Could you just leave her in pre-school until the staggered start is over? Might not be doable if not a private nursery and it would cost you but would be more convenient.

I've heard of people doing that up to the first half term and then their children starting then.
Unfortunately though I would assume parents have to pay for that because any nursery funding will have ended.

Garbera · 24/06/2025 16:08

We just took the staggered starts - it's quite a small chunk of their life and it was before this point about legal entitlement was so well known. DC was fine.

However she is stonewalling your point on the legalities. If you want to push this go back to her arguing purely on the legal entitlement. (Maybe a sentence on how it would suit her but absolutely minimised because this is not the territory you want to battle over.) Look up the school's complaints policy, which will be on their website, and threaten to take the next step in that which will almost certainly be a formal complaint to the governors.

For some people it's worth going to battle over. For others the line of least resistance is suck it up as a one off and don't make an enemy of the head before DC has even started. But the head should be too professional to let this cloud future interactions.

comeandhaveteawithme · 24/06/2025 16:08

3 weeks is a lot. They're already half-way to half term by then. Crazy.

I think though, that it's only once per child throughout their whole school career that you have to do this, and they're unlikely to change it. What are you going to do if you win? Let your child take their full time place and sit alone in an empty classroom?
And do you really want to start off your relationship with the school like this?
I'd just take these remaining couple of months you have left to figure out a way to make it work, and suck it up.

fairislecable · 24/06/2025 16:13

This was exactly the system at the school my DG attended. Unfortunately he had been in preschool until 5:30 every day since he was 3 (and very happy)

The school would not budge on the staggered entry and my DD did a mix of unpaid leave, grandparents, friends and basically anyone who offered to help.

This resulted in a happy little boy being so disrupted he didn’t want to go to school at all and took ages to settle.
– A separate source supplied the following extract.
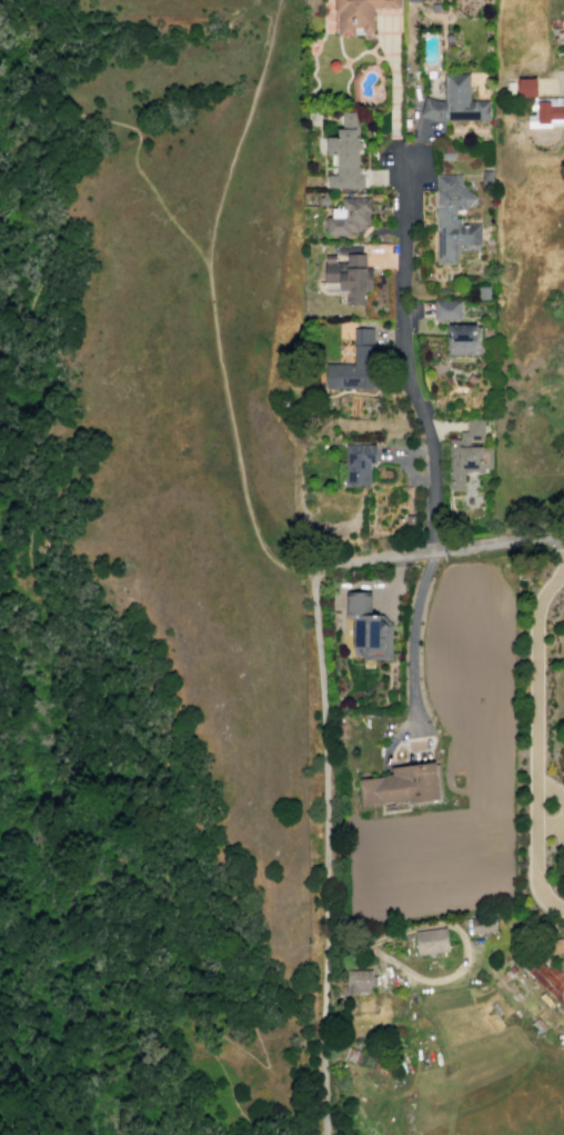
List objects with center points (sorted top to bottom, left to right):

Parker231 · 24/06/2025 16:14

comeandhaveteawithme · 24/06/2025 16:08

3 weeks is a lot. They're already half-way to half term by then. Crazy.

I think though, that it's only once per child throughout their whole school career that you have to do this, and they're unlikely to change it. What are you going to do if you win? Let your child take their full time place and sit alone in an empty classroom?
And do you really want to start off your relationship with the school like this?
I'd just take these remaining couple of months you have left to figure out a way to make it work, and suck it up.

Edited

When we pushed for full time from day one, we were not alone so no sitting on their own. Education is due from day one not sitting in an empty classroom.

ShesTheAlbatross · 24/06/2025 16:18

fairislecable · 24/06/2025 16:13

This was exactly the system at the school my DG attended. Unfortunately he had been in preschool until 5:30 every day since he was 3 (and very happy)

The school would not budge on the staggered entry and my DD did a mix of unpaid leave, grandparents, friends and basically anyone who offered to help.

This resulted in a happy little boy being so disrupted he didn’t want to go to school at all and took ages to settle.

Yes I think it’s the very opposite of a calm start to reception. For a lot of children it will be a mix of ad hoc childcare arrangements between parents, grandparents, friends maybe (parents sharing days), maybe some paid babysitters or childminders. There’s no way it’s less disruptive than just starting school properly.